- [Given text]
----
United States Bankruptcy Appellate Panel, Tenth Circuit
Dec 31, 2003
302 B.R. 705 (B.A.P. 10th Cir. 2003)

Summary

holding that the debtor had no standing to compel the trustee to abandon production equipment and other property that concededly belonged to third parties

Summary of this case from Jahn v. Burke (In re Burke)

Opinion

BAP No. UT-03-023, Bankr. No. 02T-23053

December 31, 2003

Duane H. Gillman, R. Mont McDowell, and Michael F. Thomson of McDowell Gillman, P.C., Salt Lake City, Utah, for Appellee David L. Miller, Trustee

William C. Miller, pro se, for Appellant

Before BOHANON, CORNISH, and MICHAEL, Bankruptcy Judges




Appeal from the United States Bankruptcy Court for the District of Utah


OPINION


Debtor William C. Miller ("Debtor") appeals an order of the United States Bankruptcy Court for the District of Utah denying his Emergency Motion for Order Removing David L. Miller as Chapter 7 Trustee, Duane H. Gillman as Attorney for Trustee, Erkelens and Olson as Auctioneers for Trustee, and Price Waterhouse Coopers as Accountants for Trustee, Due to a Continuous Pattern of Improper Conduct, and the Immediate Return of All Assets to Their Proper Owners Due to Jeopardy of These Assets under Seizure ("Motion"). For the reasons set forth below, we affirm in part and dismiss the appeal in part.

BACKGROUND

An involuntary petition was filed against the Debtor in February 2002. The bankruptcy court entered an order for relief in September 2002, and Appellee David L. Miller ("Trustee") was appointed Trustee. Shortly after his appointment, the Trustee took actions to secure property known as the "Old Coke Plant." At the time the Trustee secured the Old Coke Plant, it contained (1) items of personal property, including antiques and collectibles, at least some of which are owned by the Debtor, and some of which the Debtor alleges belong to other individuals, including Mary Cole, Blake McCloy, and Mike Occhipinti; (2) items of manufacturing or production equipment and business records, which the Debtor alleges are property of Miller Visual Dynamics ("MVD"), a company of which the Debtor is a minority shareholder and former officer; and (3) some pets, including cats and fish, that were owned by the Debtor.
----
- [Information shown]

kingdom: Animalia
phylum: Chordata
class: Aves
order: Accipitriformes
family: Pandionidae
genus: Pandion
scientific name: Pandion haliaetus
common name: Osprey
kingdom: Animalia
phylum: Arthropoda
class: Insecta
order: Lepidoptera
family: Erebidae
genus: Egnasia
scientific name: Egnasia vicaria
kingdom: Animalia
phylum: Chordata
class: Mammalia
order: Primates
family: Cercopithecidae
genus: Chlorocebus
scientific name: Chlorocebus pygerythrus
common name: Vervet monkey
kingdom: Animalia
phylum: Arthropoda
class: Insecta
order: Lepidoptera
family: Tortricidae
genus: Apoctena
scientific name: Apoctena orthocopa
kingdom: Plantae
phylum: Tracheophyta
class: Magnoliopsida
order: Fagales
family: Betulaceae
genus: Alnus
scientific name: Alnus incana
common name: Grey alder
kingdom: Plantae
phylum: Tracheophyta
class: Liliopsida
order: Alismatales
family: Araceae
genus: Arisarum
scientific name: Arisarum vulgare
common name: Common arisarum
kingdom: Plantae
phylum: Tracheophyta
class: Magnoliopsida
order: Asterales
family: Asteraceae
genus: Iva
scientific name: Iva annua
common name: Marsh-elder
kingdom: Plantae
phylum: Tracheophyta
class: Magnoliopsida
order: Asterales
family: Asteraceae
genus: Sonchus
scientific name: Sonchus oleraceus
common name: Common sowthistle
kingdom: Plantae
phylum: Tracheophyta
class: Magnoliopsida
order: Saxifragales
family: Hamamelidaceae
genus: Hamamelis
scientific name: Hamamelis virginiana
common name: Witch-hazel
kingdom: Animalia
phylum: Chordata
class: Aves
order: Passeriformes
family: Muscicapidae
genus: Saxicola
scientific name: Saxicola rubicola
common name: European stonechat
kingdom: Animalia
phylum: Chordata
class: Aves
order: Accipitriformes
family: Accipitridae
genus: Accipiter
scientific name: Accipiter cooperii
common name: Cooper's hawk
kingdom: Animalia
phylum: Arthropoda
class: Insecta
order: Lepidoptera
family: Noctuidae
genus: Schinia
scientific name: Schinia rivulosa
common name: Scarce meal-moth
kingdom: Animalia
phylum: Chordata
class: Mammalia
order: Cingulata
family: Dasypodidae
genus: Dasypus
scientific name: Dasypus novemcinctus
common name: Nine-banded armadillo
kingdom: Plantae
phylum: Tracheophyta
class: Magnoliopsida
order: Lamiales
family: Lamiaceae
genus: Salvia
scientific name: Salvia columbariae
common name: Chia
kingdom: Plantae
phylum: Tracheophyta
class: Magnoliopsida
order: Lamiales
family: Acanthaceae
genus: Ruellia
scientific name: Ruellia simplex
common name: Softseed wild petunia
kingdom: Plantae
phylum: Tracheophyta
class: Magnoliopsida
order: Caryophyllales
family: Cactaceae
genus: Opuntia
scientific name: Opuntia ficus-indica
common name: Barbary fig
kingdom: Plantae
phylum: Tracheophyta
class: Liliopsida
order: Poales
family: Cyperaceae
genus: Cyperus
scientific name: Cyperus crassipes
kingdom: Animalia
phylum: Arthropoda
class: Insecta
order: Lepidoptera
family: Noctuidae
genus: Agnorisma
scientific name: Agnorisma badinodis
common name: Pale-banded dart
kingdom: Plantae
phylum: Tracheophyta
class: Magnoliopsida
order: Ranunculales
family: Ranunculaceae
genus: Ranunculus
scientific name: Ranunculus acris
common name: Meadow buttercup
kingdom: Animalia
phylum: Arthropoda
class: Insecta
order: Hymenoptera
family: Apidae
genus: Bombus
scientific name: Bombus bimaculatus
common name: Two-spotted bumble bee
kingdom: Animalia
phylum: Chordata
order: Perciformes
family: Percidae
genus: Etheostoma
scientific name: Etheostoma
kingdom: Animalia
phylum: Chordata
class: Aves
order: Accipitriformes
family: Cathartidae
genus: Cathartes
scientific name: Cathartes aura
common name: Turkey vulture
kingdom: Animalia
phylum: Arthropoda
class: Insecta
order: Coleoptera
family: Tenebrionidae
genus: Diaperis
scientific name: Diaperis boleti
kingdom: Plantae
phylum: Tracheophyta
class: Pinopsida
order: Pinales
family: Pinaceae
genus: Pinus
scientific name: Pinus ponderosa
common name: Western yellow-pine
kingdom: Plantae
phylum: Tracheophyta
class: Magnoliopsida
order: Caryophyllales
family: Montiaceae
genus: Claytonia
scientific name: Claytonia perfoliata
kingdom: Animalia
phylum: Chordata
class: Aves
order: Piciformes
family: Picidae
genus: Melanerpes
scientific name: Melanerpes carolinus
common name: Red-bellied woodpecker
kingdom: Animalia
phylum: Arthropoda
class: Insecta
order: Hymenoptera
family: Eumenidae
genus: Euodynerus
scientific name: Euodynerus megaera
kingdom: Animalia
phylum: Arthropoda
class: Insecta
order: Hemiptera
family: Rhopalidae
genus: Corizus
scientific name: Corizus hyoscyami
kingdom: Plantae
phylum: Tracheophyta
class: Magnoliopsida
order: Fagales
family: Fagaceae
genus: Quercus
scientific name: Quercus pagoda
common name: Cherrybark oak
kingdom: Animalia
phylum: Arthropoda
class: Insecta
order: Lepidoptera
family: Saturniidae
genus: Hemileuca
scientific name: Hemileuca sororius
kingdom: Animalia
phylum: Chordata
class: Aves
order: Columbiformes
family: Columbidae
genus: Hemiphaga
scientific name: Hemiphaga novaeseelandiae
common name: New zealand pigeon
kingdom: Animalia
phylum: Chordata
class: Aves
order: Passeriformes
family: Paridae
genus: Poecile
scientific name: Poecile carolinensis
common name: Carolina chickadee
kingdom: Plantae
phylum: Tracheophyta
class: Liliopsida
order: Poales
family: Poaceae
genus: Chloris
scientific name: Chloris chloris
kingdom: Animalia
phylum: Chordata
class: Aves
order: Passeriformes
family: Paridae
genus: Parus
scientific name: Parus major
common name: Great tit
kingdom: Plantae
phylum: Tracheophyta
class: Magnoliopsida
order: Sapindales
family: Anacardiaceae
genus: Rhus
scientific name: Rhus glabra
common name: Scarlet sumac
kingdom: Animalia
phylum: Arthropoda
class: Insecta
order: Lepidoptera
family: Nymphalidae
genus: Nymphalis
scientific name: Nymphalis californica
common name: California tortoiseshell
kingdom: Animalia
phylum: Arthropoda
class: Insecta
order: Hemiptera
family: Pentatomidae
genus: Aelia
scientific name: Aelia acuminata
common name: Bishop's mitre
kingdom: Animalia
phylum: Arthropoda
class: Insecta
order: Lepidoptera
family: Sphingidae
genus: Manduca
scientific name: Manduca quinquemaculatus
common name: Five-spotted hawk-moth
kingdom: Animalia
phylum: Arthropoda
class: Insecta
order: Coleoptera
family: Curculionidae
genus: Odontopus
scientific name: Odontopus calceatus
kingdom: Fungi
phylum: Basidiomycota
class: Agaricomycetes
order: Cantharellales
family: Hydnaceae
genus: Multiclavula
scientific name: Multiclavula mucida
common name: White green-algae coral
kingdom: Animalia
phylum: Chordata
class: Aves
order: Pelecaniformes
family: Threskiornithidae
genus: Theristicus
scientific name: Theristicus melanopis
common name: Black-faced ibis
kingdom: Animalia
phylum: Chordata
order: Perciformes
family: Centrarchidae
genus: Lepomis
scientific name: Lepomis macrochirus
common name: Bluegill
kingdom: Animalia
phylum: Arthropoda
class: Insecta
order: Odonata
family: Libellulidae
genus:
----
- [The tasks]
1/ In the bankruptcy appeal opinion, who was appointed Trustee after the order for relief was entered?
2/ Rewrite the listing from its first line through the line that contains "common name: Grey alder", renaming "scientific name" to "binomial name" and leaving everything else unchanged.

- [The solutions]
1/ David L. Miller

2/
kingdom: Animalia
phylum: Chordata
class: Aves
order: Accipitriformes
family: Pandionidae
genus: Pandion
binomial name: Pandion haliaetus
common name: Osprey
kingdom: Animalia
phylum: Arthropoda
class: Insecta
order: Lepidoptera
family: Erebidae
genus: Egnasia
binomial name: Egnasia vicaria
kingdom: Animalia
phylum: Chordata
class: Mammalia
order: Primates
family: Cercopithecidae
genus: Chlorocebus
binomial name: Chlorocebus pygerythrus
common name: Vervet monkey
kingdom: Animalia
phylum: Arthropoda
class: Insecta
order: Lepidoptera
family: Tortricidae
genus: Apoctena
binomial name: Apoctena orthocopa
kingdom: Plantae
phylum: Tracheophyta
class: Magnoliopsida
order: Fagales
family: Betulaceae
genus: Alnus
binomial name: Alnus incana
common name: Grey alder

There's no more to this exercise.